How to serve up print-documents on the web?

23 11 2009

In a quest for continuous improvement, we’re having a think about our study guides. Most authors have their documents online for students, be it PDFs (mostly) or word docs.. what the students do with those documents, I’m not entirely sure, and as far as I know, there’s no stats or research that might answer that question.

Even the stats for the eStudyGuide pages (discussed in earlier post – taking the xml from indesign to make a web front end for the study guides) don’t indicate any trend, the stats only show that people are looking at the front end, from where, for how long etc. Actually, there’s a possible answer there, I wonder if there’s any server stats on the PDFs, would the stats indicate how long the document is open in the browser, or would the stats just record the hit? I’ll have to find out. There’s got to be some data we can look at to know more about usage.

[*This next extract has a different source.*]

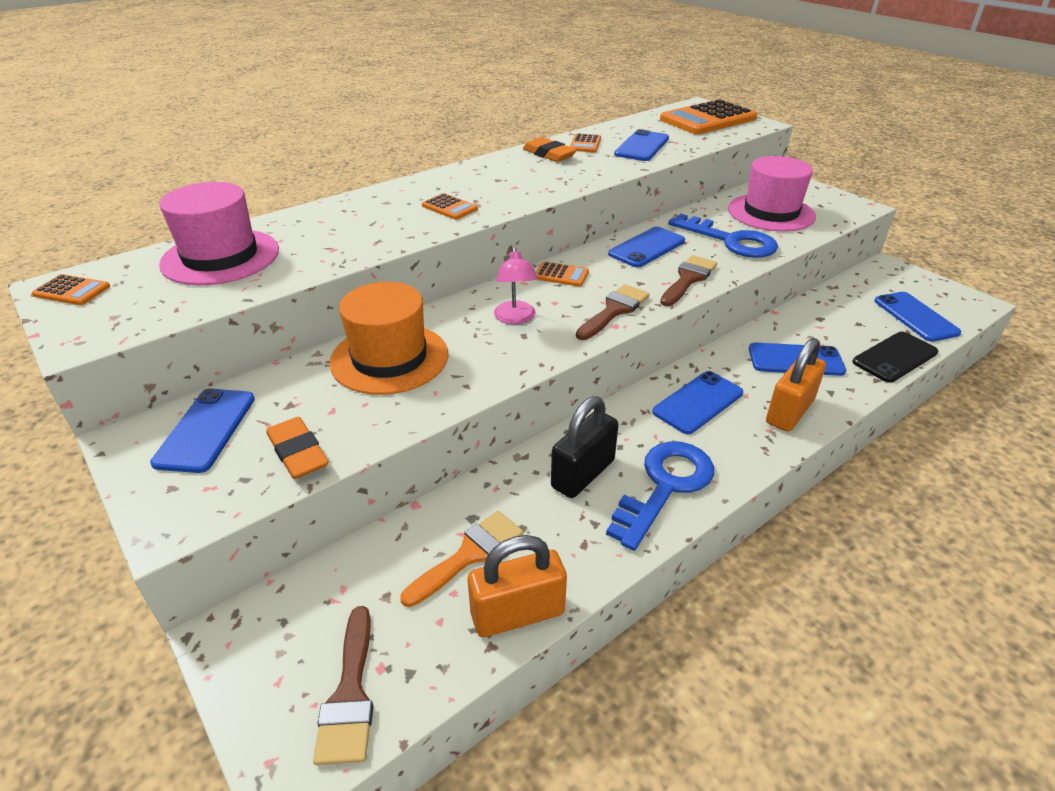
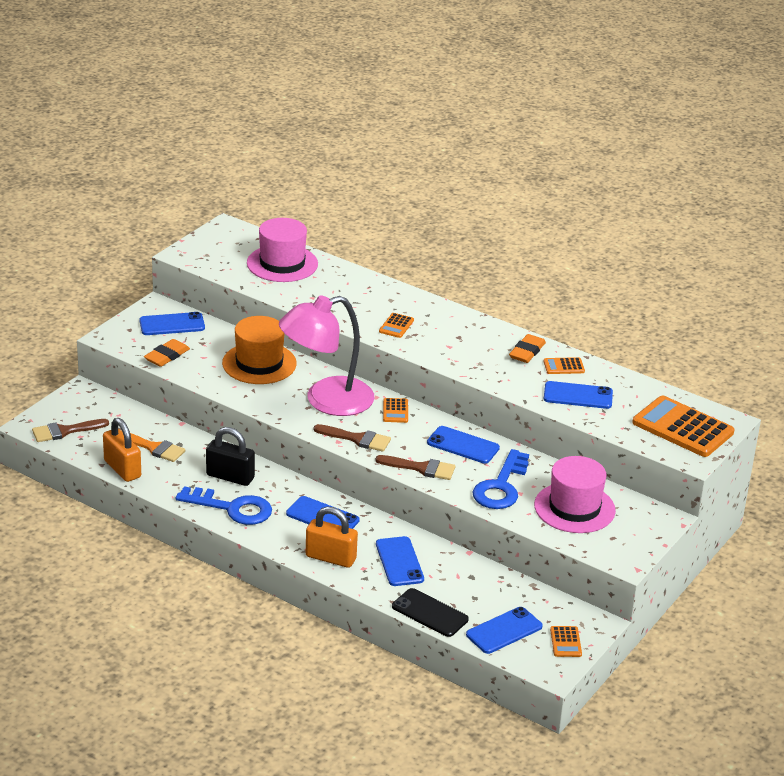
camera: 70 degrees right, 5 degrees down
orange calculator [32,274,110,305] -> orange calculator moved to [550,626,582,657]
pink lamp [494,247,538,324] -> pink lamp [279,295,375,416], size x2.27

In the mean time, tell me what you would do with a PDF study guide if you were studying:

So, anyway, back to the point of this, what is really the best way to serve up the documents online? If students are indeed reading on screen, perhaps we should put some time into looking at a better way to present it all, Adobe Digital Editions for instance might be a winner. Like Acrobat Reader, its a free program, but it’s for managing and viewing eBooks. Students would be able to manage and read all their study guides on their computer (making them more convenient, mobile, and so on), plus, the epub format would be easy as to spit out of InDesign (what our study guides are created in).